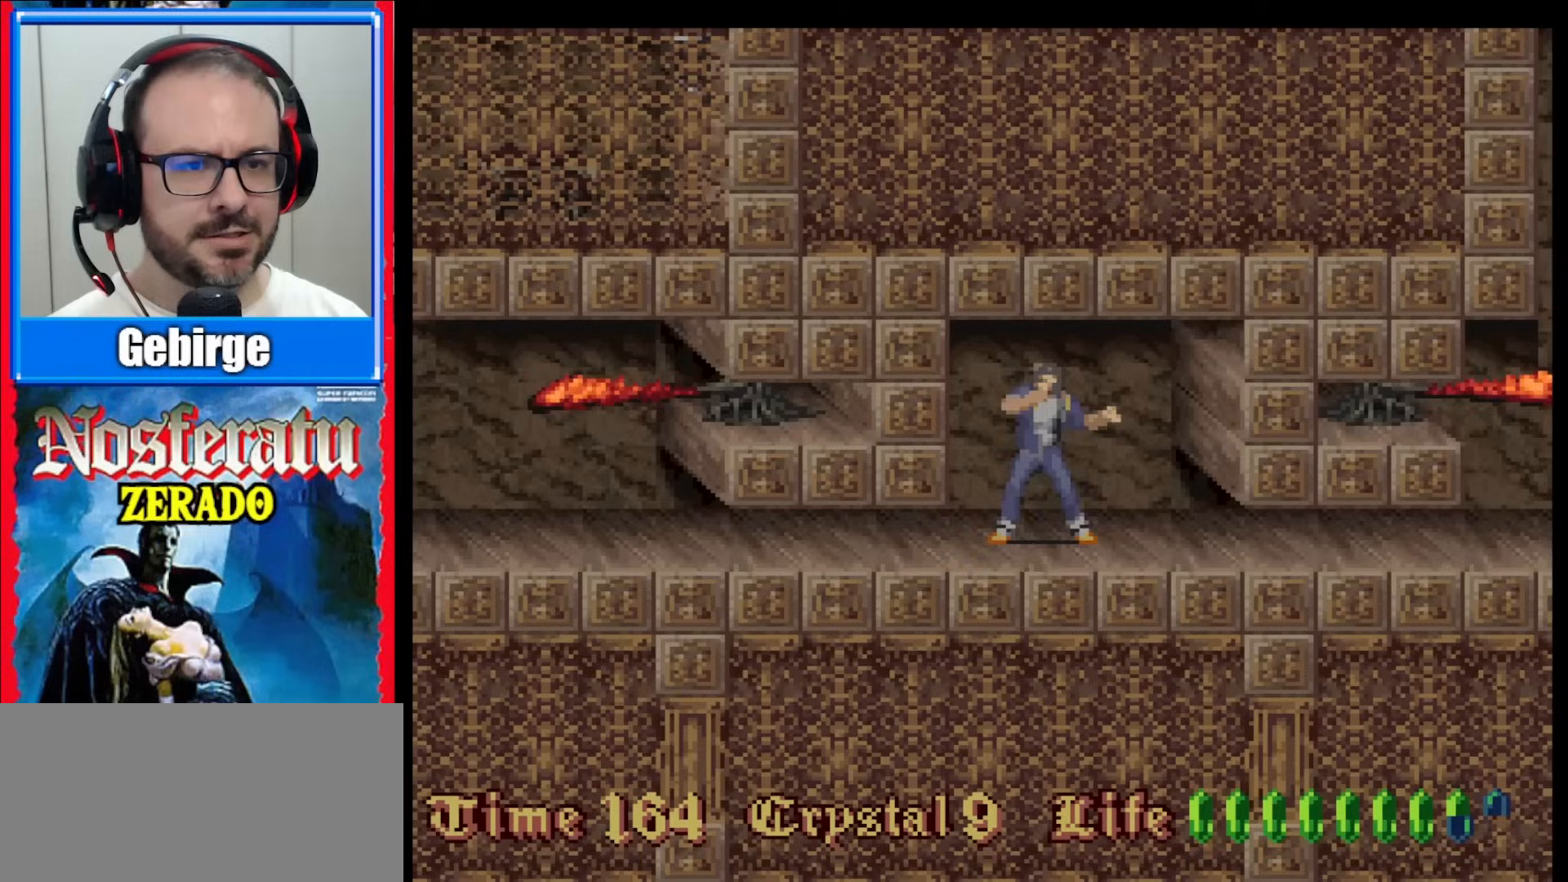
{"buttons": ["DPAD_LEFT"], "events": []}
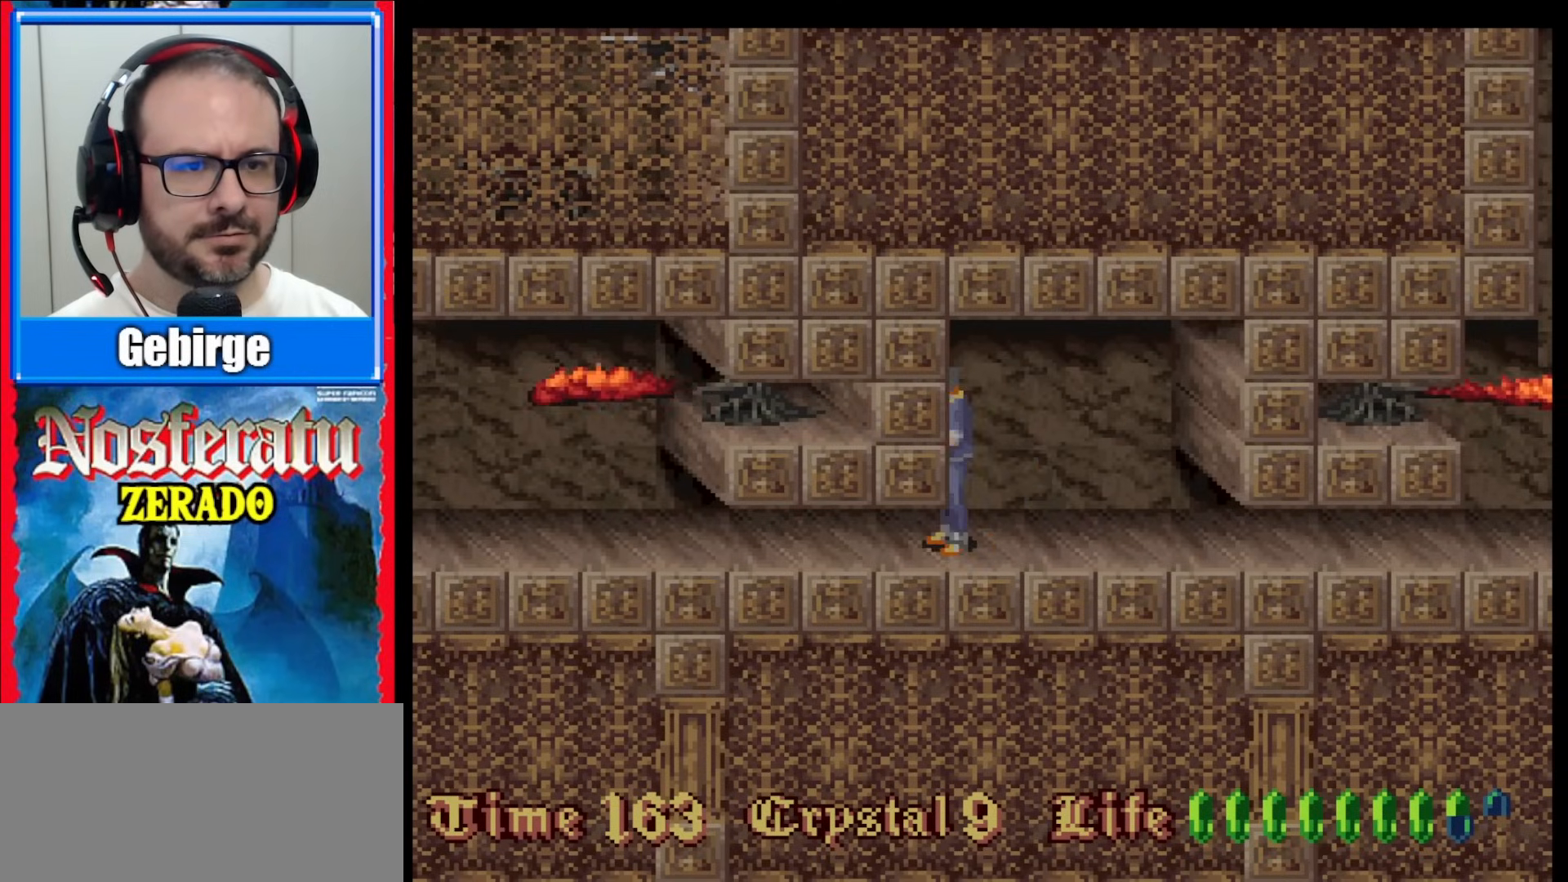
{"buttons": [], "events": [[17, "DPAD_LEFT", "up"], [100, "DPAD_RIGHT", "down"], [200, "DPAD_RIGHT", "up"]]}
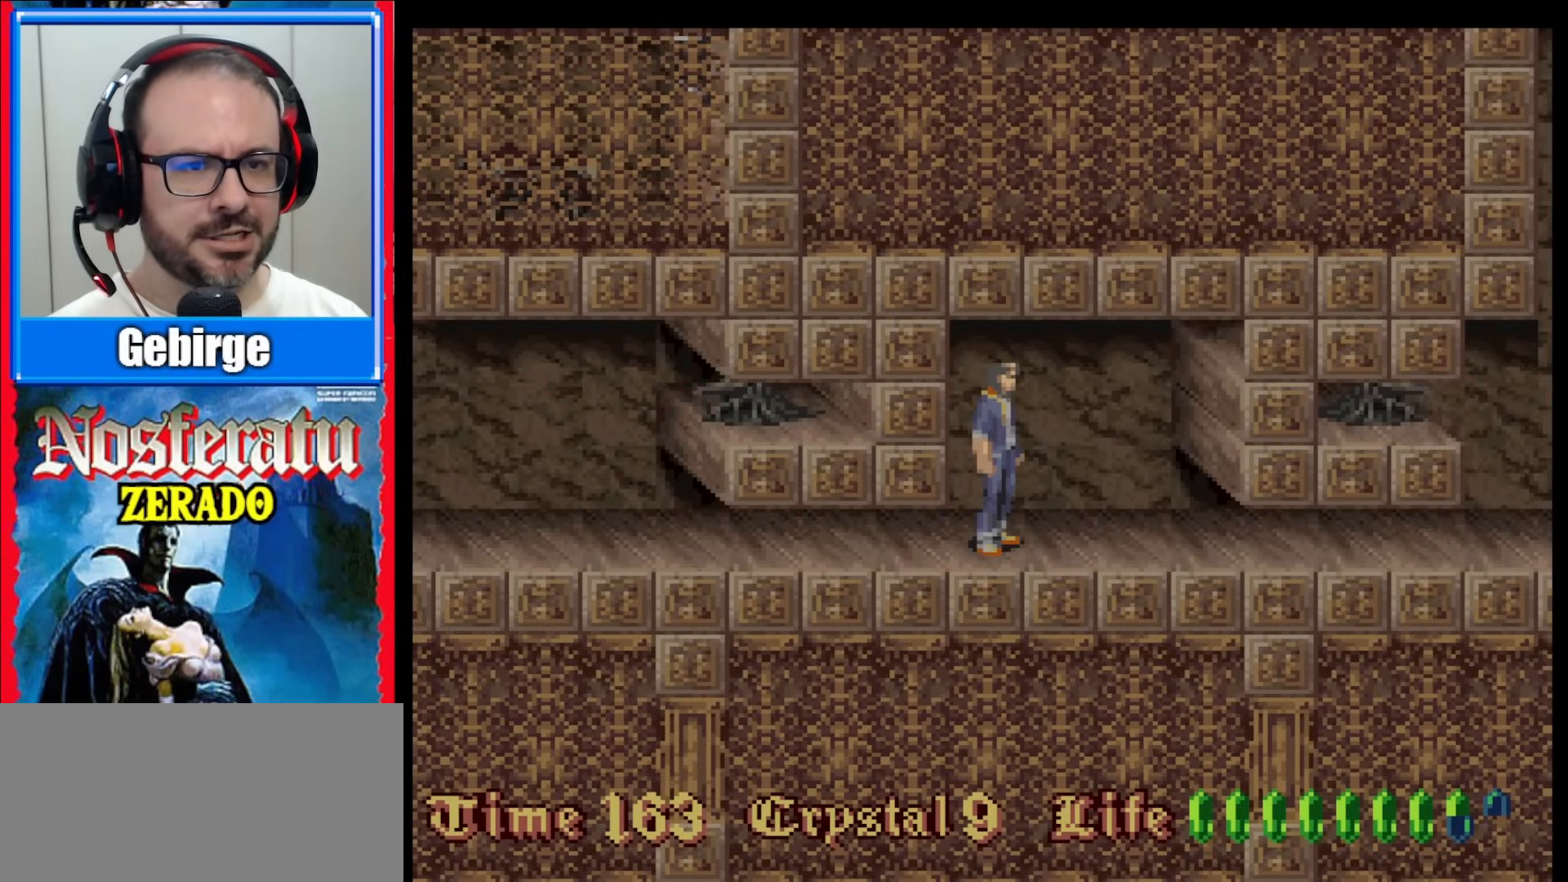
{"buttons": ["DPAD_RIGHT"], "events": [[450, "DPAD_RIGHT", "down"]]}
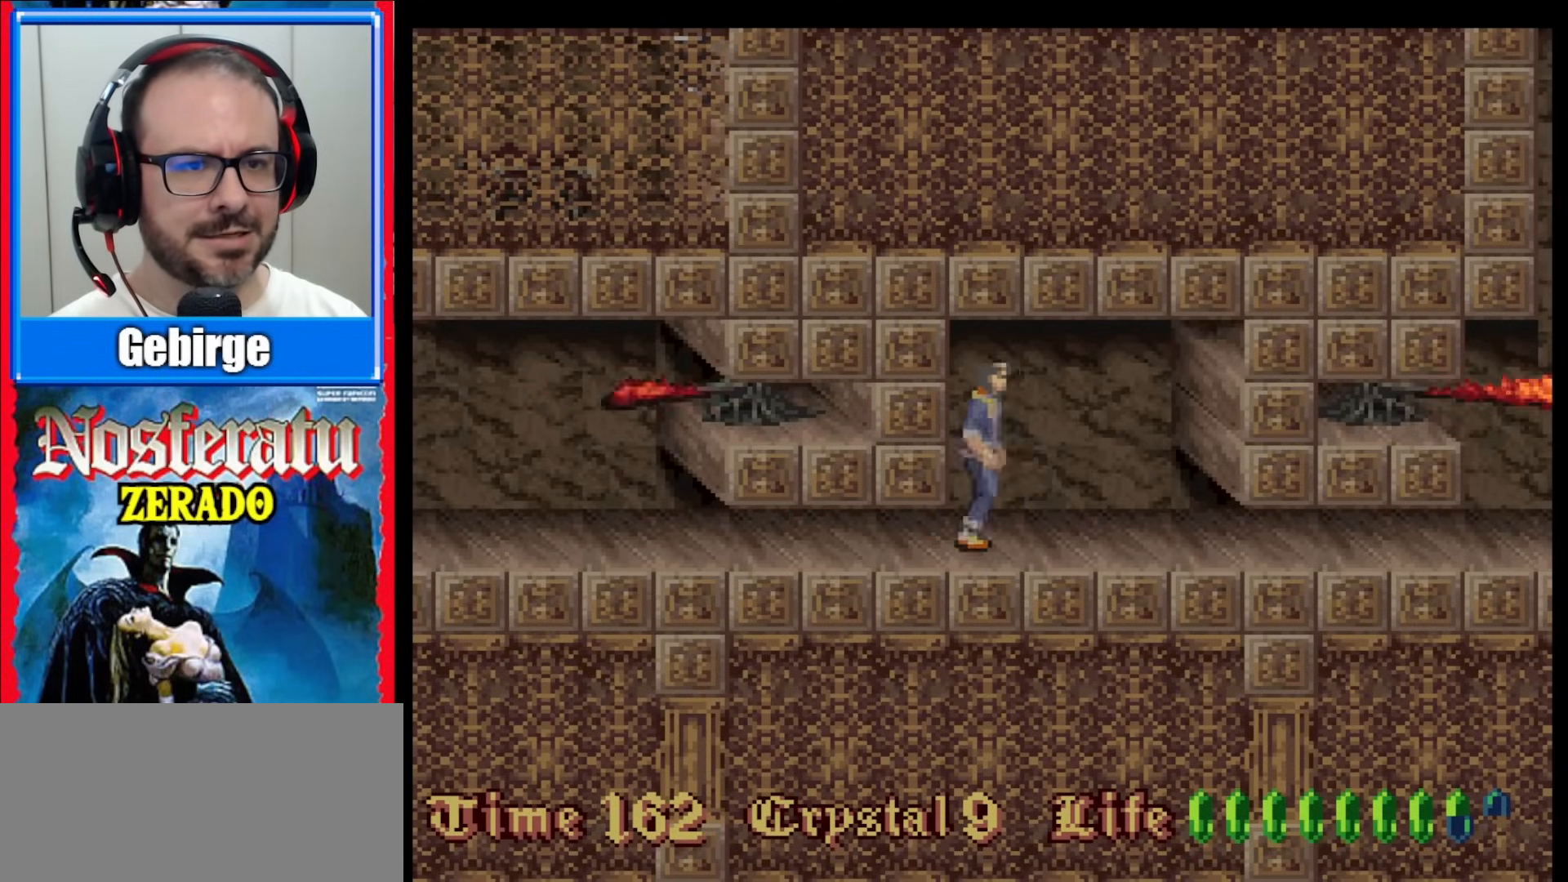
{"buttons": ["DPAD_DOWN"], "events": [[17, "DPAD_RIGHT", "up"], [100, "DPAD_RIGHT", "down"], [267, "DPAD_DOWN", "down"], [300, "DPAD_RIGHT", "up"], [317, "Y", "down"], [467, "Y", "up"]]}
******
- EXERCISE DESCRIPTION:
Could you give back the full listing word for word, leaving out the images?

- TASK OUTPUT:
{"buttons": ["DPAD_LEFT"], "events": []}
{"buttons": [], "events": [[17, "DPAD_LEFT", "up"], [100, "DPAD_RIGHT", "down"], [200, "DPAD_RIGHT", "up"]]}
{"buttons": ["DPAD_RIGHT"], "events": [[450, "DPAD_RIGHT", "down"]]}
{"buttons": ["DPAD_DOWN"], "events": [[17, "DPAD_RIGHT", "up"], [100, "DPAD_RIGHT", "down"], [267, "DPAD_DOWN", "down"], [300, "DPAD_RIGHT", "up"], [317, "Y", "down"], [467, "Y", "up"]]}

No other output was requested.